8. Uso, de acordo com a reivindicação 5, caracterizado pelo fato de que a doença ou condição é um distúrbio autoimune selecionado a partir de encefalomielite, esclerose múltipla, síndrome anti- fosfolipídeo 1, anemia hemolítica autoimune, polirradiculoneuropatia desmielinizante inflamatória crônica, dermatite herpetiforme, dermatomiosite, miastenia grave, pênfigo, artrite reumatóide, síndrome de pessoa rígida, diabetes tipo 1, espondilite anquilosante, hemoglobinúria noturna paroxística (PNH), hemoglobinúria fria paroxística, anemia hemolítica autoimune idiopática severa, e síndrome de Goodpasture.

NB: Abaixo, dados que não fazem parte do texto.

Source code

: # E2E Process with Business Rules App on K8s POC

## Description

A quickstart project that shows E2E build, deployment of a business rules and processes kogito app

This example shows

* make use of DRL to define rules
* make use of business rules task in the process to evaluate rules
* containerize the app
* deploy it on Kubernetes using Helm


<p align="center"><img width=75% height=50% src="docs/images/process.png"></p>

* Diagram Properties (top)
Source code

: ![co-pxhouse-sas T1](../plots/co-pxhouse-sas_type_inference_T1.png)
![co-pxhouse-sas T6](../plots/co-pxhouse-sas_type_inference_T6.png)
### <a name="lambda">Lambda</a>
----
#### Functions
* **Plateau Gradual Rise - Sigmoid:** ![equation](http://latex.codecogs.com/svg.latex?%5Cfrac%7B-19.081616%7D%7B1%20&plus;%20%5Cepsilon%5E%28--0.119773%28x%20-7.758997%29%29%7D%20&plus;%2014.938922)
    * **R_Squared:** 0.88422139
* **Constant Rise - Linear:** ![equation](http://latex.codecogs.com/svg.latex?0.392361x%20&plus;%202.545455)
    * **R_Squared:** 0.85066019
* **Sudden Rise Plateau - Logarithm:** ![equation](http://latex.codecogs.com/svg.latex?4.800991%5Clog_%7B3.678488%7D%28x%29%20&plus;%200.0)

9. Uso, de acordo com a reivindicação 5, caracterizado pelo fato de que a doença ou condição é um distúrbio imune selecionado a partir de disfunção de célula T mediada por célula supressora mielóide-derivada (MDSC), vírus da imunodeficiência humana (HIV), encefalomielite autoimune, e reação à transfusão com descombinação de ABO.

10. Uso, de acordo com a reivindicação 5, caracterizado pelo fato de que a doença ou condição é um distúrbio hemolítico selecionado a partir de doença de célula falciforme, talassemias, esferocitose hereditária, estomatocitose, anemias hemolíticas microangiopáticas, deficiência de piruvato quinase, anemia induzida por infecção, anemia durante bypass cardiopulmonar e anemia induzida por válvula cardíaca mecânica, e anemia induzida quimicamente.

11. Uso, de acordo com a reivindicação 5, caracterizado pelo fato de que a doença ou condição é um distúrbio gastrointestinal selecionado a partir de distúrbios de motilidade gastrointestinal, cânceres gástricos, doença intestinal inflamatória, doença de Crohn, colite ulcerativa, e úlceras gástricas.

12. Uso, de acordo com a reivindicação 5, caracterizado pelo fato de que a doença ou condição é um distúrbio sexual selecionado a partir de Doença de Peyronie e disfunção erétil.

13. Uso, de acordo com a reivindicação 6, caracterizado pelo fato de que a doença ou condição é lesão de isquemia-reperfusão (IR) selecionada a partir de IR hepática, IR renal, e IR miocárdica.

14. Uso, de acordo com a reivindicação 4, caracterizado pelo fato de que a doença ou condição é selecionada a partir de doença renal inflamatória, psoríase, leishmaniose, doenças neurodegenerativas, cicatrização de ferimentos, vírus da imunodeficiência humana (HIV), vírus da hepatite B (HBV), infecções por H. pylori, distúrbios fibróticos, artrite, candidíase, doença periodontal, quelóides, doença adenotonsilar, doença do sono Africana e doença de Chagas.

15. Uso, de acordo com a reivindicação 5, caracterizado pelo fato de que a doença ou condição é um distúrbio de cicatrização de ferimentos selecionado a partir de cicatrização de ferimentos infectados e não infectados.

16. Uso, de acordo com a reivindicação 4, caracterizado pelo fato de que a doença ou condição é câncer gástrico.